Spark Beam Runner (Spark-Runner)

Intro

The Spark-Runner allows users to execute data pipelines written against the Apache Beam API with Apache Spark. This runner allows to execute both batch and streaming pipelines on top of the Spark engine.

Overview

Features

ParDo
GroupByKey
Combine
Windowing
Flatten
View
Side inputs/outputs
Encoding

Fault-Tolerance

The Spark runner fault-tolerance guarantees the same guarantees as Apache Spark.

Monitoring

The Spark runner supports user-defined counters via Beam Aggregators implemented on top of Spark‘s Accumulators.
The Aggregators (defined by the pipeline author) and Spark’s internal metrics are reported using Spark's metrics system.
Spark also provides a web UI for monitoring, more details here.

Beam Model support

Batch

The Spark runner provides full support for the Beam Model in batch processing via Spark RDDs.

Streaming

Providing full support for the Beam Model in streaming pipelines is under development. To follow-up you can subscribe to our mailing list.

issue tracking

See Beam JIRA (runner-spark)

Getting Started

To get the latest version of the Spark Runner, first clone the Beam repository:

git clone https://github.com/apache/beam

Then switch to the newly created directory and run Maven to build the Apache Beam:

cd beam
mvn clean install -DskipTests

Now Apache Beam and the Spark Runner are installed in your local maven repository.

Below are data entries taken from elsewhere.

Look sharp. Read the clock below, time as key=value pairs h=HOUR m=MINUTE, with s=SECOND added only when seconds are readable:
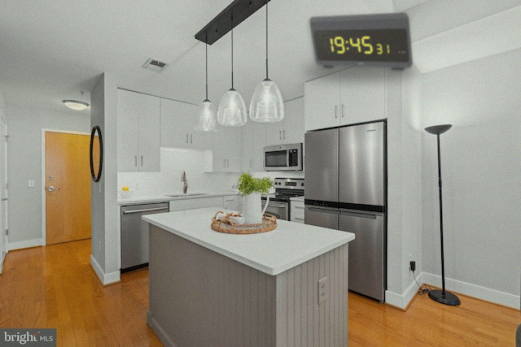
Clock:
h=19 m=45 s=31
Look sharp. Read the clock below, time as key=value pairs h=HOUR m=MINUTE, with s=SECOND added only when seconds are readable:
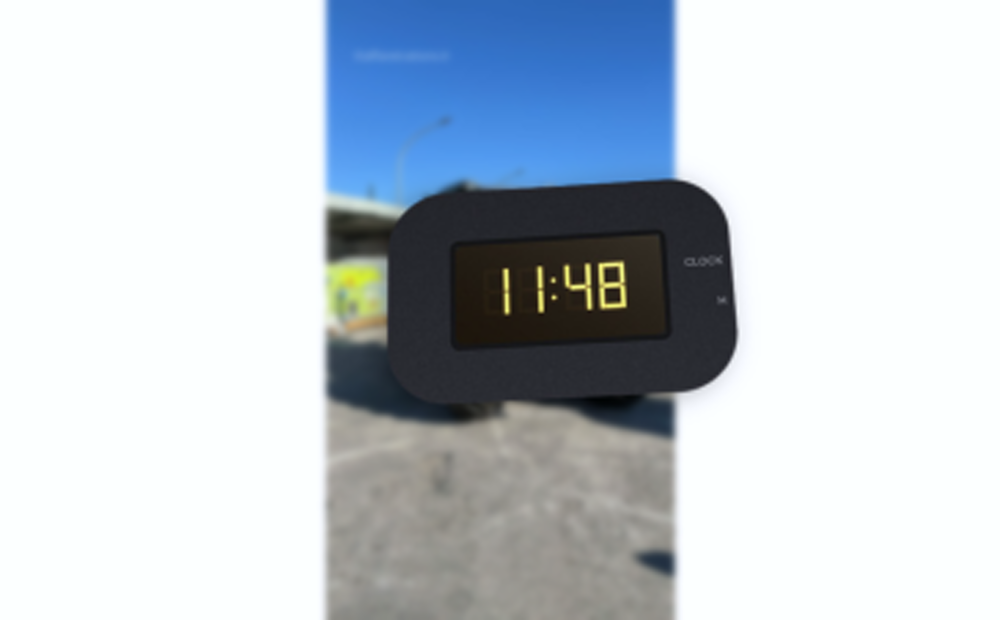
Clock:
h=11 m=48
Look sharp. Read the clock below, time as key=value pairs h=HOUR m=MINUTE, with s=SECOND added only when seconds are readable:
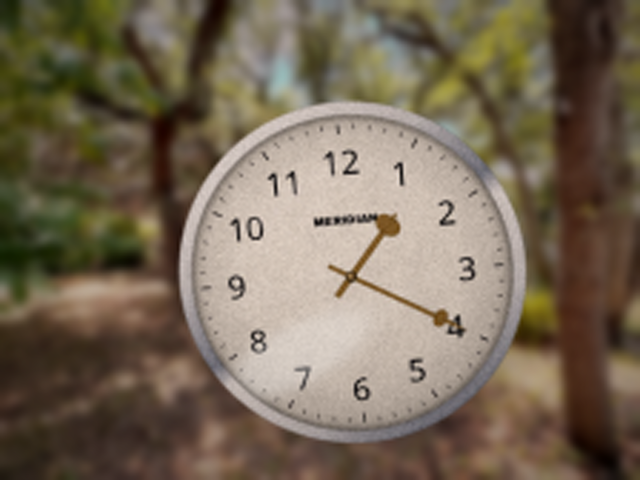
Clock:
h=1 m=20
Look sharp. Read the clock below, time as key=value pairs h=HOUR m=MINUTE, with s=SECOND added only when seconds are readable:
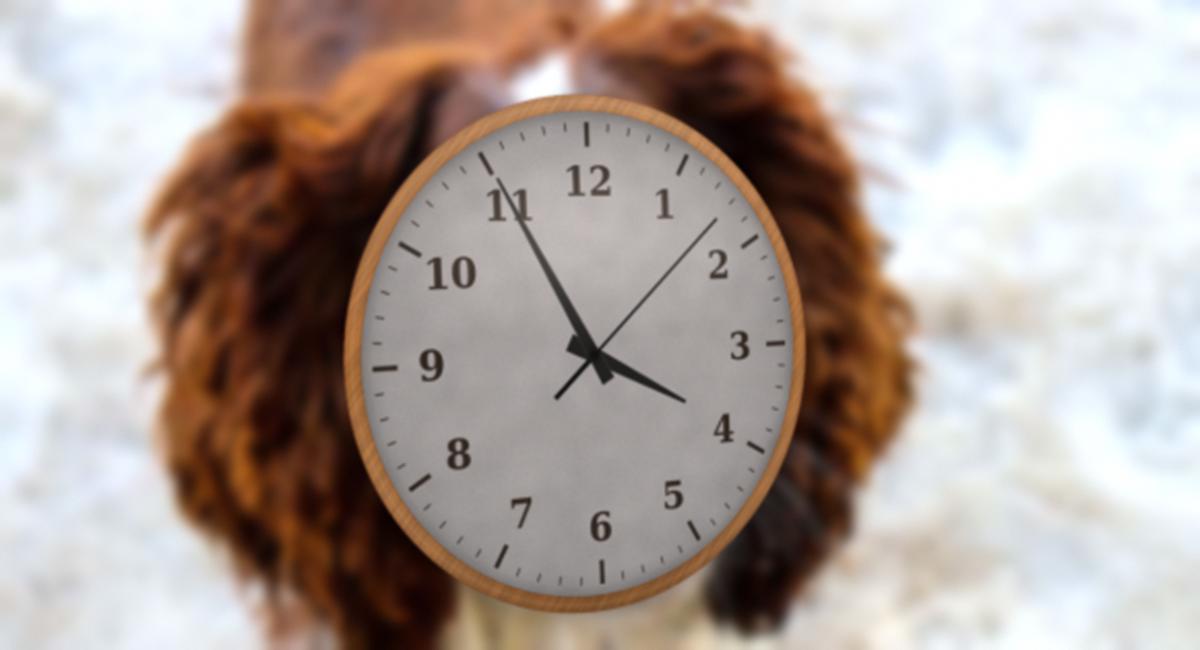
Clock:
h=3 m=55 s=8
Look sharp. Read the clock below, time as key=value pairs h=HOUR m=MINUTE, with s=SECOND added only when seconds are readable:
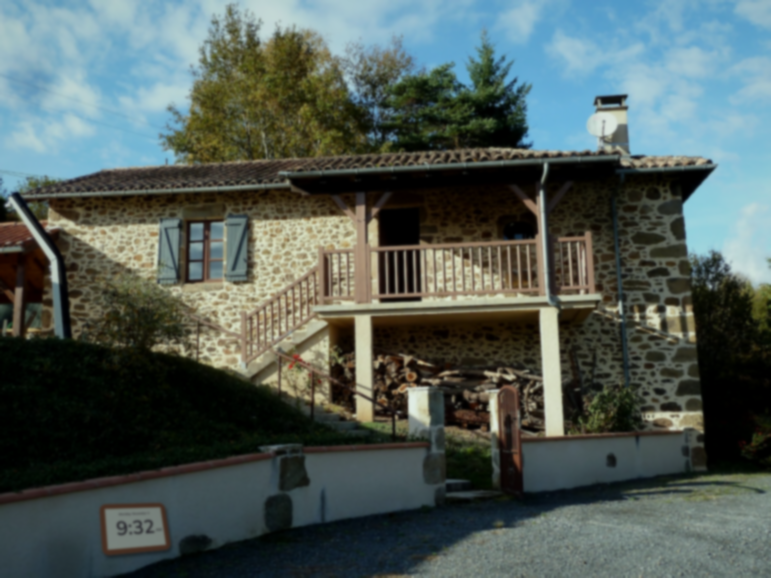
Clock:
h=9 m=32
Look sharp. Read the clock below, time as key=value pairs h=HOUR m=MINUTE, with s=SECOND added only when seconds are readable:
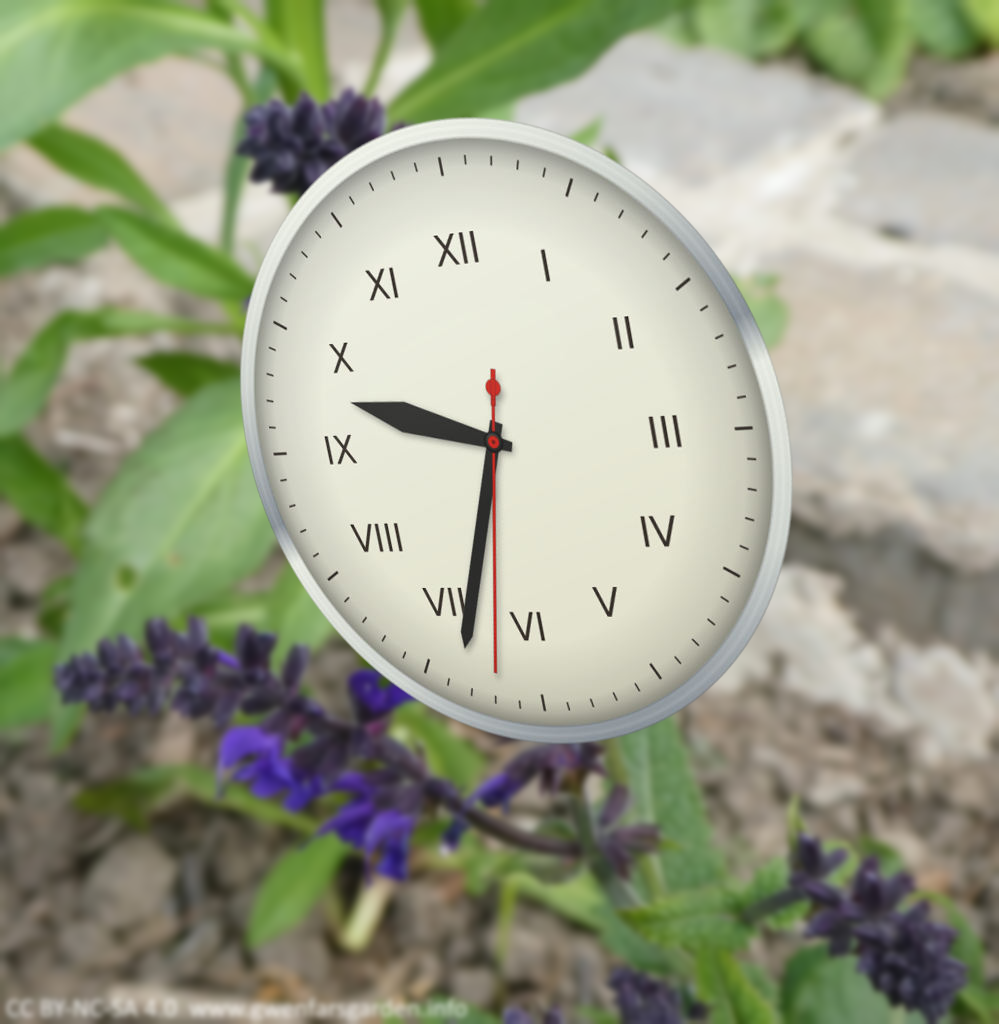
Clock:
h=9 m=33 s=32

If we wanted to run a Beam pipeline with the default options of a Spark instance in local mode, we would do the following:

Pipeline p = <logic for pipeline creation >
PipelineResult result = p.run();
result.waitUntilFinish();

To create a pipeline runner to run against a different Spark cluster, with a custom master url we would do the following:

SparkPipelineOptions options = PipelineOptionsFactory.as(SparkPipelineOptions.class);
options.setSparkMaster("spark://host:port");
Pipeline p = <logic for pipeline creation >
PipelineResult result = p.run();
result.waitUntilFinish();

Word Count Example

First download a text document to use as input:

curl http://www.gutenberg.org/cache/epub/1128/pg1128.txt > /tmp/kinglear.txt

Switch to the Spark runner directory:

cd runners/spark

Then run the word count example from the SDK using a Spark instance in local mode:

mvn exec:exec -DmainClass=org.apache.beam.runners.spark.examples.WordCount \
      -Dinput=/tmp/kinglear.txt -Doutput=/tmp/out -Drunner=SparkRunner \
      -DsparkMaster=local

Check the output by running:

head /tmp/out-00000-of-00001

Note: running examples using mvn exec:exec only works for Spark local mode at the moment. See the next section for how to run on a cluster.

Running on a Cluster

Spark Beam pipelines can be run on a cluster using the spark-submit command.

TBD pending native HDFS support (currently blocked by BEAM-59).